I went down some dead ends trying this, but it was pretty easy in the end. Here’s how I did it, because my search keywords didn’t turn up what I was looking for first.
I have two repositories, AAA and BBB, and I want them to end up looking like below. Also, I don’t want to keep using the old repositories, but I do most definitely want to see the full history of each file.
AAA AAA/aaa-oldAAA AAA/bbb-oldBBB
Or something along those lines anyway. I chose AAA to be the new final parent, so I started by moving all the original AAA files down a level. This was straightforward
cd AAA mkdir aaa-oldAAA git mv x y z aaa-oldAAA git commit
I then did the same thing in the BBB repository.
Now, the fun, adding the other repository as a remote in this repository.
cd AAA git remote add bbb-upstream /full/path/to/old/BBB git fetch bbb-upstream git checkout -b bbb-u-branch bbb-upstream/master
This is pretty neat. Right here, you’re only looking at the code from the BBB repository! If you git checkout master
again, you’re back looking at your AAA/aaa-oldAAA repository. This makes sense when you think about it, nothing says that branches have to have the same or even related code in them.

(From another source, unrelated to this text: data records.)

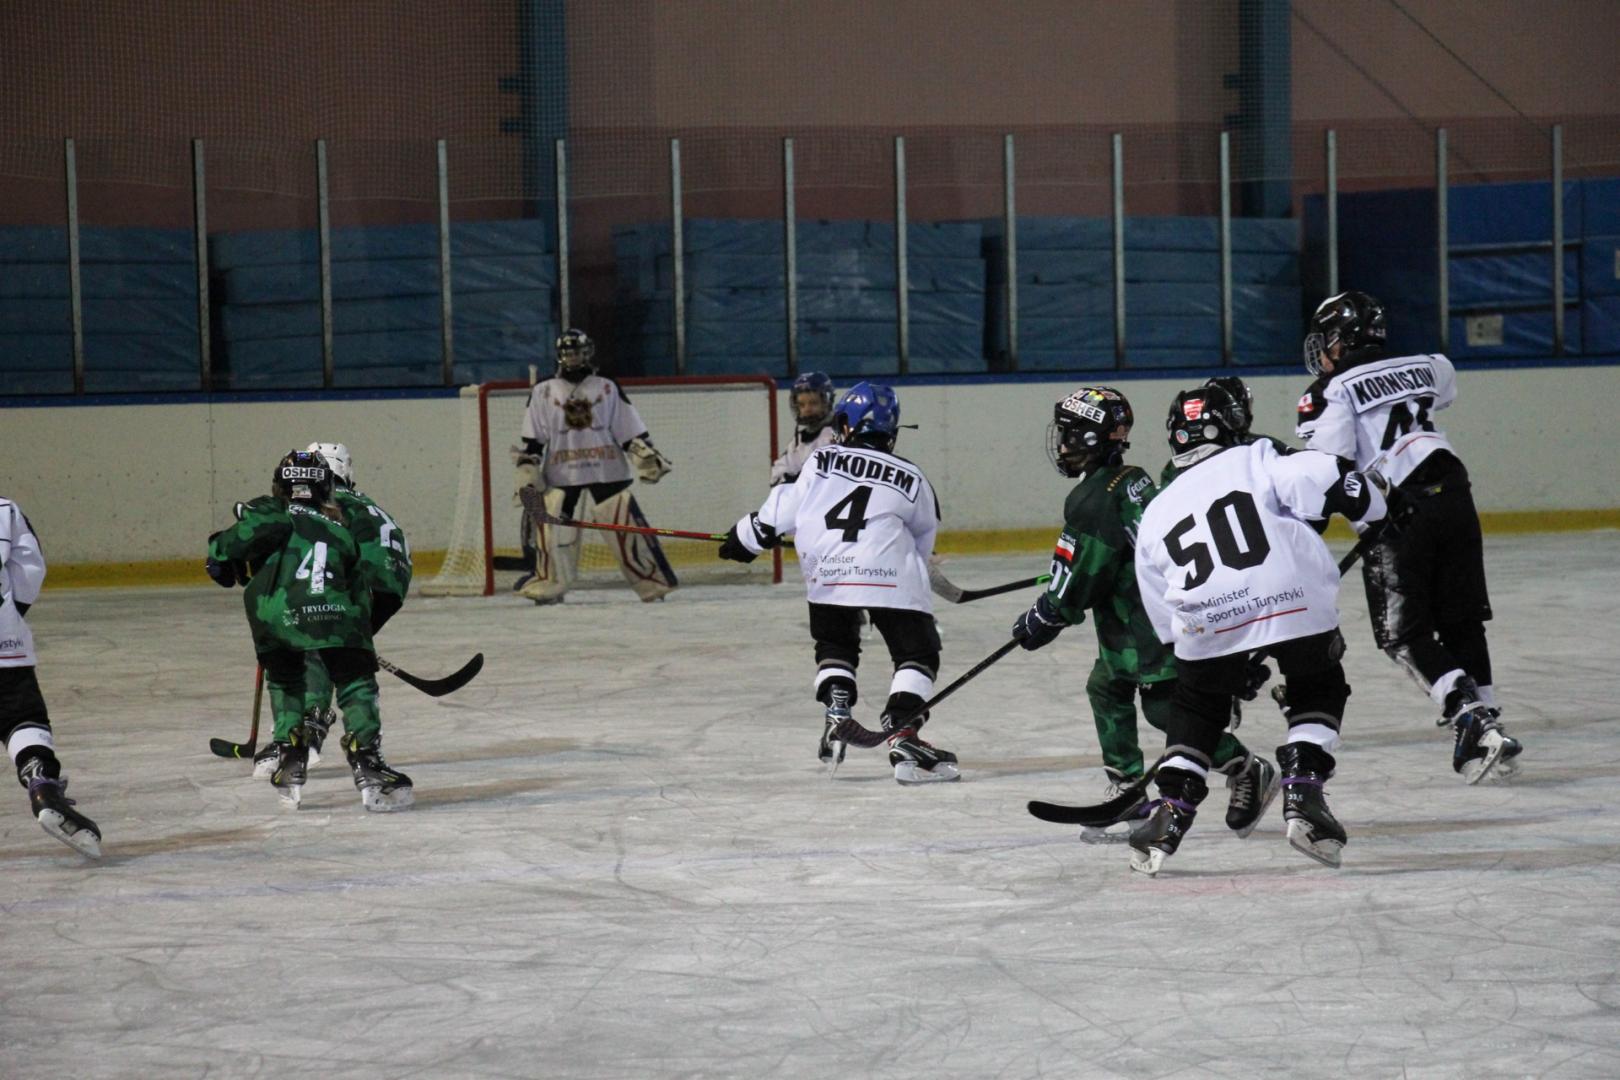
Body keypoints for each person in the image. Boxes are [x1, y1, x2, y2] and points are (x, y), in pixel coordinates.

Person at [1132, 383, 1398, 874]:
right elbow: (1332, 478)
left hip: (1207, 619)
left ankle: (1171, 811)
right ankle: (1304, 789)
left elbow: (1168, 626)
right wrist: (1377, 510)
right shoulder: (1258, 456)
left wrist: (1226, 662)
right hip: (1292, 598)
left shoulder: (1154, 512)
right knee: (1317, 683)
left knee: (1197, 704)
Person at [1010, 387, 1277, 843]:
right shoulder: (1129, 479)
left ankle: (1247, 768)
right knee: (1105, 687)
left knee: (1164, 710)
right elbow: (1105, 558)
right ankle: (1129, 791)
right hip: (1137, 618)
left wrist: (1047, 613)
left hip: (1150, 625)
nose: (1063, 444)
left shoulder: (1093, 499)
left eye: (1071, 435)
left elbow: (1082, 580)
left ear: (1093, 439)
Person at [1295, 290, 1520, 783]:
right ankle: (1490, 719)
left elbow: (1328, 468)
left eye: (1327, 339)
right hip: (1455, 492)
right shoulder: (1429, 363)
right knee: (1462, 621)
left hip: (1399, 504)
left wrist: (1309, 524)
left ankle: (1469, 717)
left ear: (1340, 339)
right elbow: (1442, 385)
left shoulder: (1328, 390)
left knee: (1403, 635)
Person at [718, 382, 957, 784]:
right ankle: (903, 735)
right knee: (917, 654)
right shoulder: (913, 476)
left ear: (846, 425)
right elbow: (922, 541)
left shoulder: (821, 459)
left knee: (836, 646)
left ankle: (837, 710)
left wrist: (744, 538)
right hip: (890, 573)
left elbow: (778, 512)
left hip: (828, 573)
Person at [208, 451, 412, 812]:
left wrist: (221, 557)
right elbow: (356, 584)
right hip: (335, 615)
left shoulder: (272, 510)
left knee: (285, 681)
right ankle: (367, 761)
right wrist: (358, 639)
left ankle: (290, 754)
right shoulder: (341, 529)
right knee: (355, 684)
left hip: (274, 619)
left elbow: (231, 547)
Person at [513, 329, 677, 604]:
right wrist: (528, 466)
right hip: (562, 472)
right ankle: (548, 582)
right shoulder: (543, 391)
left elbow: (629, 430)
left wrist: (644, 455)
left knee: (626, 527)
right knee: (550, 528)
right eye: (567, 353)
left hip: (606, 468)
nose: (572, 358)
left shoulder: (606, 387)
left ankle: (652, 583)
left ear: (587, 353)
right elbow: (534, 439)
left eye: (577, 352)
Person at [0, 497, 101, 857]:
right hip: (3, 643)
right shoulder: (4, 509)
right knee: (19, 719)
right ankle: (41, 784)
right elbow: (30, 568)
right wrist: (10, 615)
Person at [770, 371, 837, 486]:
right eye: (802, 405)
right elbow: (777, 476)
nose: (807, 409)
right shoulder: (798, 440)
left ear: (826, 402)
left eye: (813, 403)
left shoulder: (839, 433)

Now, we just merge the bbb-u-branch
into our local master!
git checkout master git merge bbb-u-branch git remote rm bbb-upstream # no longer needed
Presto! Finito! The only problem I had was a merge conflict in the .gitignore files.
Note: to see the logs of files that have been moved, you need to use git log --follow filename.blah
This has nothing to do with the dual merge however.